In game, each gameplay loop is defined in a single Proposal ScriptableObject, which is essentially a .asset file containing the information needed for a single gameplay loop. Some of this information are themselves scriptable objects, which will be introduced later.

A Proposal scriptable object consists of:

1. Proposer - a ProposerInfo scriptable object that determines which NPC is making the proposal
2. Proposer Behaviour - a reference to a ProposerBehaviour script which governs how an NPC would action
3. Scripted Conversations - a dictionary/table of Conversations** to be used by the ProposerBehaviour mentioned above
4. State Change A/State Change B - Optional predefined state changes applied to the game state when a player accepts (StateChangeA applied) or rejects (StateChangeB applied) a proposal.
5. Product A/Product B - Product Scriptable Objects which are the proposed product and the existing product respectively.
6. News A/News B - Optional NewsItem scriptable objects, which are the news articles that appear in the game depending on whether a player accepts (NewsA) or rejects (NewsB) a proposal.
7. User Group - a UserGroup scriptable object, which describes the beneficiary of the proposal (who the proposal is for).

The ProposerBehaviour Reference

In each proposal, the NPC follows a behaviour that is coded into a C# class named ProposerBehaviour. For special behaviours, a new C# class needs to written to extend the base ProposerBehaviour class, and then referenced in the Proposal ScriptableObject. To see the currently available behaviours, see [Current Proposer Behaviours](xref: currentProposerBehaviours.md).

Predefined State Changes

Usually the changes to the game state will be calculated automatically by the game when a player makes a decision on a proposal. It is however, possible to override this calculation with predefined state changes. This is useful for various reasons (e.g. story events) in the game.

A dictionary/table is used to define the state changes.
Each entry consists of:

1. The name of the GameStateProperty to be changed
2. The amount to be changed, a positive/negative value denoting an increase/decrease respectively.

Note

The name of the GameStateProperty can be any string, so long as it is same as in the GameState

Additionally, if Freeze Other States is selected, then all the other game state properties not included in the predefined state changes will be frozen and not changed for that particular proposal. If left unchecked, then all game state properties not included in the predefined changes will have their changes calculated as per usual.

Internally Calculated Quantity

Given information of the products and the user group, the proposal script calculates the quantity of each product that is required for the user group.
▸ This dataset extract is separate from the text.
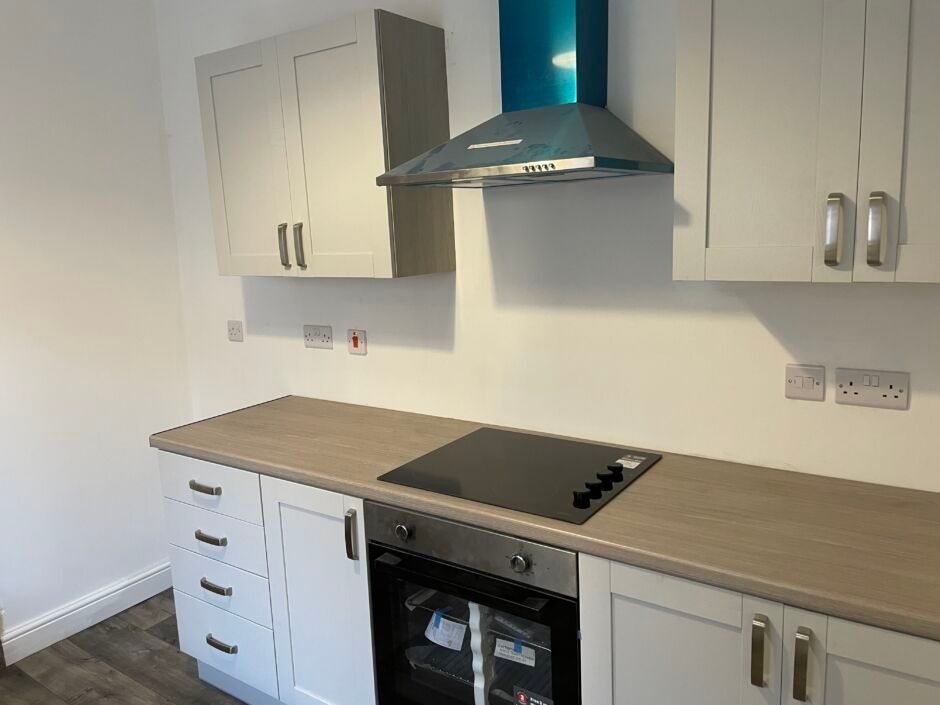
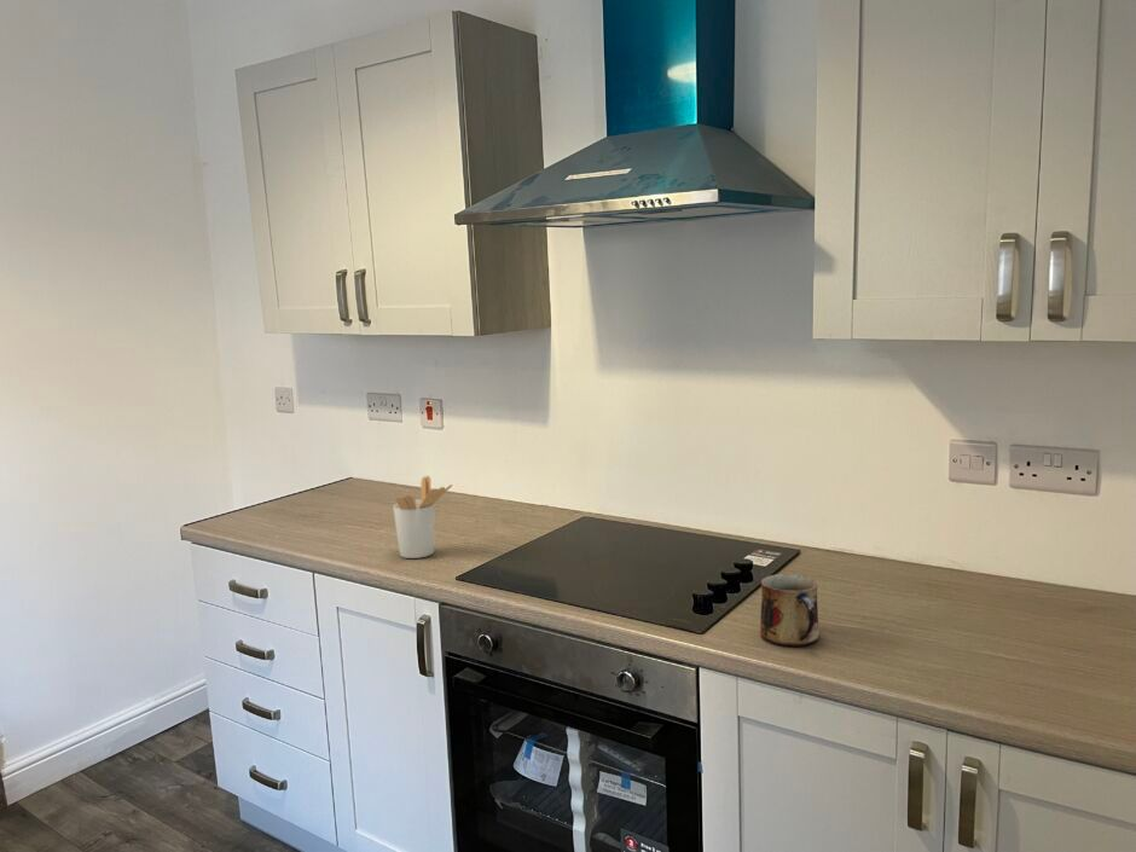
+ mug [759,573,821,647]
+ utensil holder [392,475,453,560]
1. For each product, the Proposal Scriptable Object tries to find product property named "Uses" and "UsageCapacity" for each product. Uses indicates how many times the product can be used before it should be disposed. Usage Capacity indicates the "load" that the product can take per use. If not found, the product is assumed to have unlimited uses and unlimited capacity resepectively.

2. For the user group, the Proposal Scriptable Object tries to find a detail named "UsageRequirement". This represents the requirements per user in the user group. If not found, it be assumed that one user only needs 1 product each.

3. The quantity of product A/B needed is then calculated like this:
   Quantity = User Group Size * Usage Requirement / Uses / Usage Capacity)

Example 1
A washable cloth mask can be used 30 times, but needs 1 day to wash and dry. This essentially means the "capacity" of the cloth mask is halved.

Uses = 30, UsageCapacity = 0.5

For a group of 300 people that need to use masks for 30 days,

User Group Size = 300, UsageRequirement = 30

Total Quantity of cloth masks needed is then calculated as such:

Quantity = User Group Size * Usage Requirement / Uses Quantity = 300 * 30 / 30 / 0.5 = 600

Example 2
A surgical mask can be only be used once. But does not have restrictions on usage.

Uses = 30

For a group of 300 people that need to use masks for 30 days,

User Group Size = 300, UsageRequirement = 30

Total Quantity of cloth masks needed is then calculated as such:

Quantity = User Group Size * Usage Requirement / Uses
Quantity = 300 * 30 / 1 = 9000